- _What is needed_: Which of the lines below include the word "ClearBlue"? Pull each one out.

- _Input data_:
:::
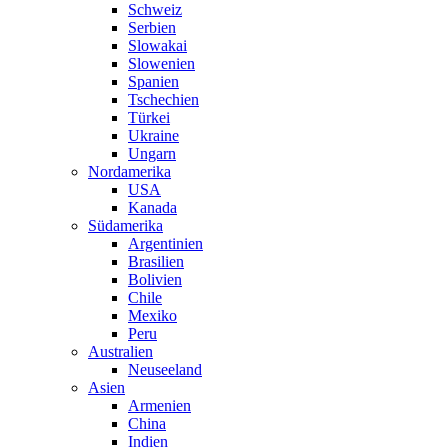
Schweiz
Serbien
Slowakai
Slowenien
Spanien
Tschechien
Türkei
Ukraine
Ungarn
Nordamerika
USA
Kanada
Südamerika
Argentinien
Brasilien
Bolivien
Chile
Mexiko
Peru
Australien
Neuseeland
Asien
Armenien
China
Indien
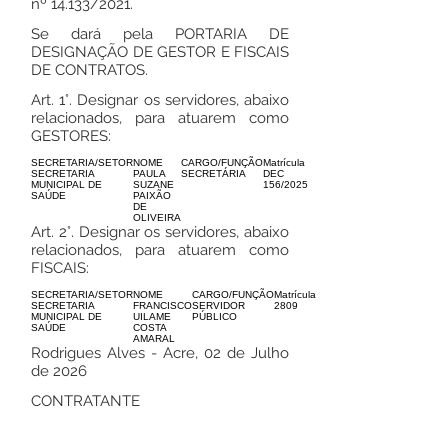
nº 14.133/2021.
Se dará pela PORTARIA DE
DESIGNAÇÃO DE GESTOR E FISCAIS
DE CONTRATOS.
Art. 1°. Designar os servidores, abaixo
relacionados, para atuarem como
GESTORES:
SECRETARIA/SETOR
NOME
CARGO/FUNÇÃO
Matrícula
SECRETARIA
PAULA
SECRETÁRIA
DEC
MUNICIPAL DE
SUZANE
156/2025
SAÚDE
PAIXÃO
DE
OLIVEIRA
Art. 2°. Designar os servidores, abaixo
relacionados, para atuarem como
FISCAIS:
SECRETARIA/SETOR
NOME
CARGO/FUNÇÃO
Matrícula
SECRETARIA
FRANCISCO
SERVIDOR
2809
MUNICIPAL DE
UILAME
PÚBLICO
SAÚDE
COSTA
AMARAL
Rodrigues Alves - Acre, 02 de Julho
de 2026
CONTRATANTE
Salatiel Pinheiro Magalhães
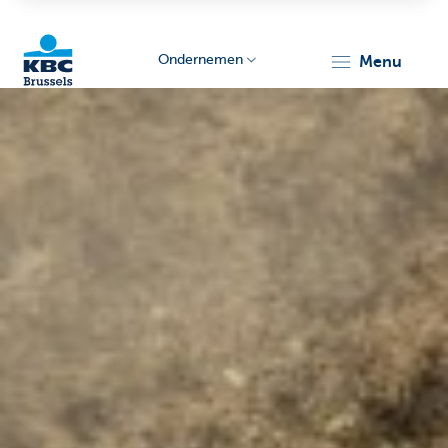
Ondernemen
menu
KBC
Ondernemers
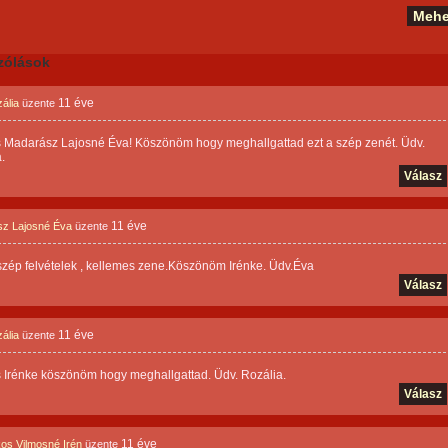
zólások
11 éve
ália
üzente
 Madarász Lajosné Éva! Köszönöm hogy meghallgattad ezt a szép zenét. Üdv.
.
Válasz
11 éve
z Lajosné Éva
üzente
zép felvételek , kellemes zene.Köszönöm Irénke. Üdv.Éva
Válasz
11 éve
ália
üzente
 Irénke köszönöm hogy meghallgattad. Üdv. Rozália.
Válasz
11 éve
s Vilmosné Irén
üzente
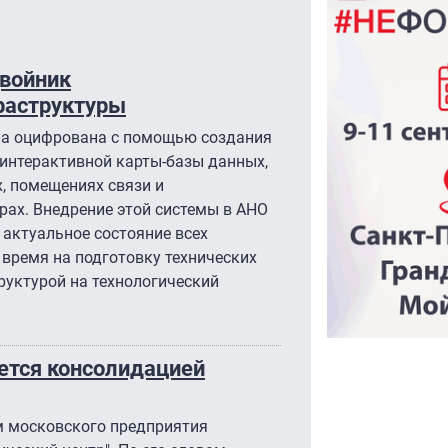
двойник
раструктуры
ла оцифрована с помощью создания
интерактивной карты-базы данных,
, помещениях связи и
ах. Внедрение этой системы в АНО
актуальное состояние всех
 время на подготовку технических
руктурой на технологический
ется консолидацией
м московского предприятия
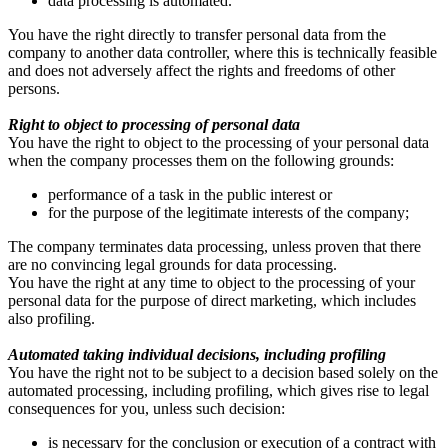
data processing is automated.
You have the right directly to transfer personal data from the
company to another data controller, where this is technically feasible
and does not adversely affect the rights and freedoms of other
persons.
Right to object to processing of personal data
You have the right to object to the processing of your personal data
when the company processes them on the following grounds:
performance of a task in the public interest or
for the purpose of the legitimate interests of the company;
The company terminates data processing, unless proven that there
are no convincing legal grounds for data processing.
You have the right at any time to object to the processing of your
personal data for the purpose of direct marketing, which includes
also profiling.
Automated taking individual decisions, including profiling
You have the right not to be subject to a decision based solely on the
automated processing, including profiling, which gives rise to legal
consequences for you, unless such decision:
is necessary for the conclusion or execution of a contract with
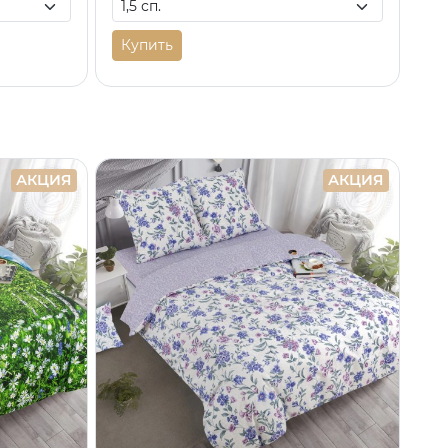
Купить
АКЦИЯ
АКЦИЯ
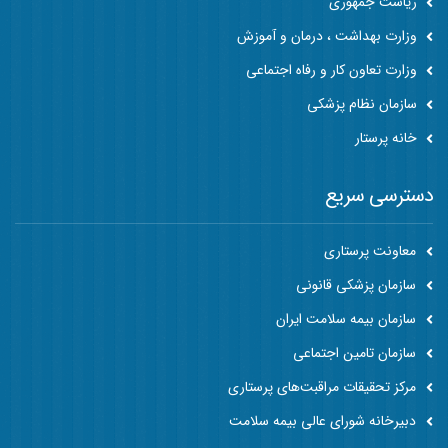
ریاست جمهوری
وزارت بهداشت ، درمان و آموزش
وزارت تعاون کار و رفاه اجتماعی
سازمان نظام پزشکی
خانه پرستار
دسترسی سریع
معاونت پرستاری
سازمان پزشکی قانونی
سازمان بیمه سلامت ایران
سازمان تامین اجتماعی
مرکز تحقیقات مراقبت‌های پرستاری
دبیرخانه شورای عالی بیمه سلامت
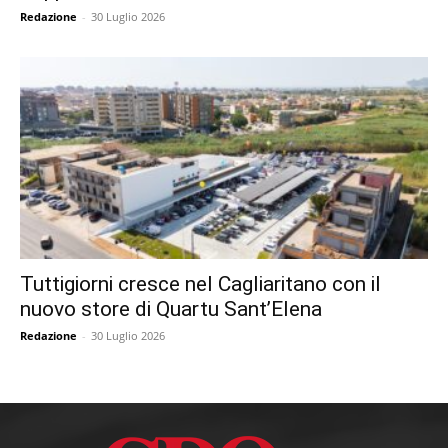
Redazione
-
30 Luglio 2026
Tuttigiorni cresce nel Cagliaritano con il
nuovo store di Quartu Sant’Elena
Redazione
-
30 Luglio 2026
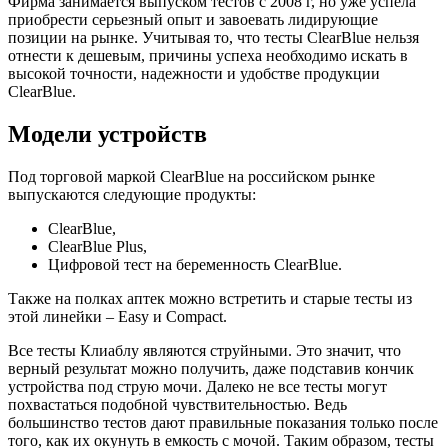
Фирма занимается выпуском тестов с 2008 г, но уже успела
приобрести серьезный опыт и завоевать лидирующие
позиции на рынке. Учитывая то, что тесты ClearBlue нельзя
отнести к дешевым, причины успеха необходимо искать в
высокой точности, надежности и удобстве продукции
ClearBlue.
Модели устройств
Под торговой маркой ClearBlue на российском рынке
выпускаются следующие продукты:
ClearBlue,
ClearBlue Plus,
Цифровой тест на беременность ClearBlue.
Также на полках аптек можно встретить и старые тесты из
этой линейки – Easy и Compact.
Все тесты Клиаблу являются струйными. Это значит, что
верный результат можно получить, даже подставив кончик
устройства под струю мочи. Далеко не все тесты могут
похвастаться подобной чувствительностью. Ведь
большинство тестов дают правильные показания только после
того, как их окунуть в емкость с мочой. Таким образом, тесты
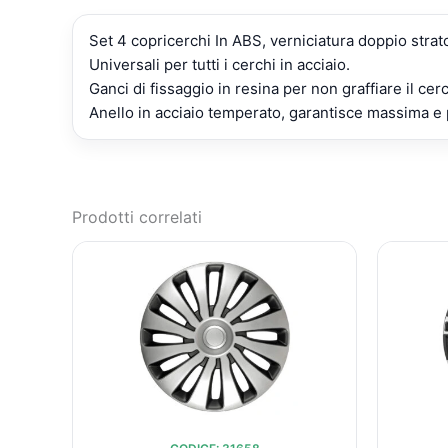
Set 4 copricerchi In ABS, verniciatura doppio strat
Universali per tutti i cerchi in acciaio.
Ganci di fissaggio in resina per non graffiare il cer
Anello in acciaio temperato, garantisce massima e 
Prodotti correlati
IL
IL
PREZZO
PREZZO
ORIGINALE
ATTUALE
ERA:
È:
€103,58.
€73,93.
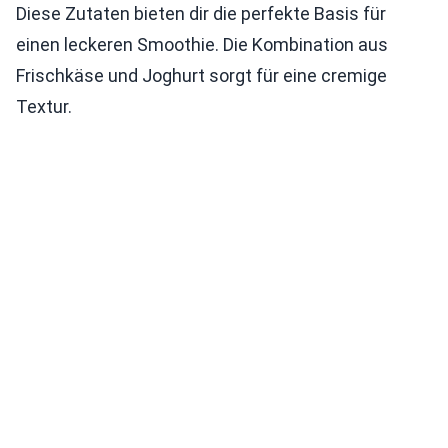
Diese Zutaten bieten dir die perfekte Basis für
einen leckeren Smoothie. Die Kombination aus
Frischkäse und Joghurt sorgt für eine cremige
Textur.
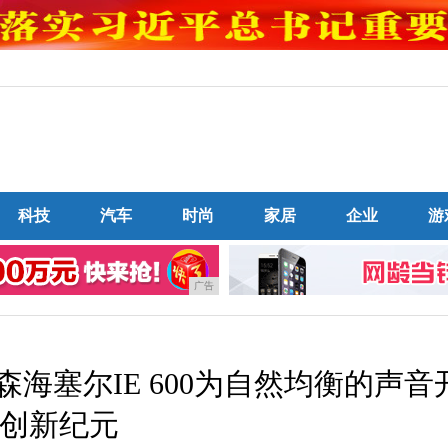
科技
汽车
时尚
家居
企业
游
广告
海塞尔IE 600为自然均衡的声音
创新纪元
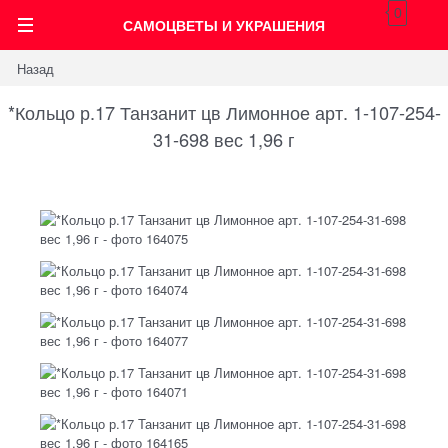
0
САМОЦВЕТЫ И УКРАШЕНИЯ
Назад
*Кольцо р.17 Танзанит цв Лимонное арт. 1-107-254-
31-698 вес 1,96 г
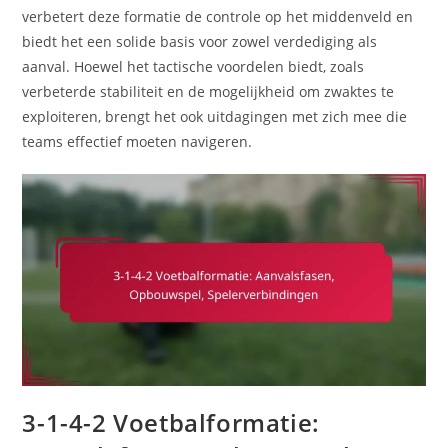
verbetert deze formatie de controle op het middenveld en
biedt het een solide basis voor zowel verdediging als
aanval. Hoewel het tactische voordelen biedt, zoals
verbeterde stabiliteit en de mogelijkheid om zwaktes te
exploiteren, brengt het ook uitdagingen met zich mee die
teams effectief moeten navigeren.
3-1-4-2 Voetbalformatie:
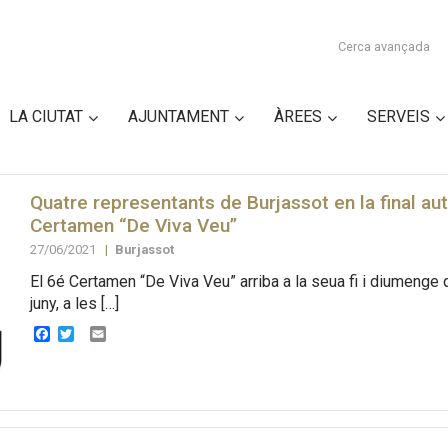
Cerca avançada
LA CIUTAT
AJUNTAMENT
ÀREES
SERVEIS
Quatre representants de Burjassot en la final a
Certamen “De Viva Veu”
27/06/2021
|
Burjassot
El 6é Certamen “De Viva Veu” arriba a la seua fi i diumenge
juny, a les […]
Facebook
Twitter
Email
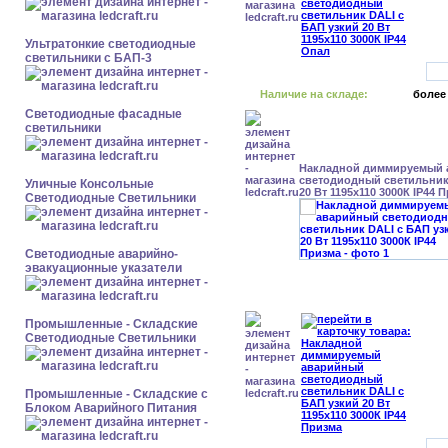
Ультратонкие светодиодные
светильники с БАП-3
Наличие на складе:
более
Светодиодные фасадные
светильники
Накладной диммируемый
светодиодный светильник
Уличные Консольные
20 Вт 1195x110 3000К IP44 
Светодиодные Светильники
Светодиодные аварийно-
эвакуационные указатели
Промышленные - Складские
Светодиодные Светильники
Промышленные - Складские с
Блоком Аварийного Питания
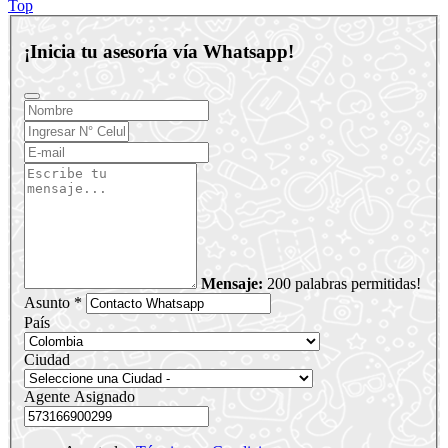
Top
¡Inicia tu asesoría vía Whatsapp!
Mensaje:
200 palabras permitidas!
Asunto *
País
Ciudad
Agente Asignado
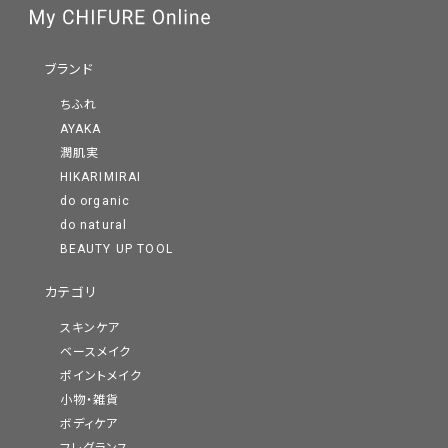
ブランド
ちふれ
AYAKA
潤肌実
HIKARIMIRAI
do organic
do natural
BEAUTY UP TOOL
カテゴリ
スキンケア
ベースメイク
ポイントメイク
小物・雑貨
ボディケア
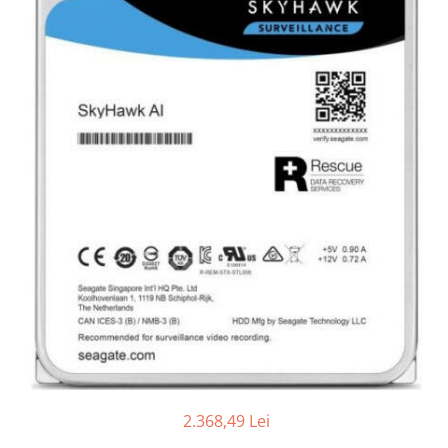
Boxe
Smartphone IPhone
Mouse
Casti
Mouse Pad
Tastaturi
USB Hub
2.368,49 Lei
:::
- _Output of the exercise_:
позиции на рынке. Учитывая то, что тесты ClearBlue нельзя
ClearBlue.
Под торговой маркой ClearBlue на российском рынке
ClearBlue,
ClearBlue Plus,
Цифровой тест на беременность ClearBlue.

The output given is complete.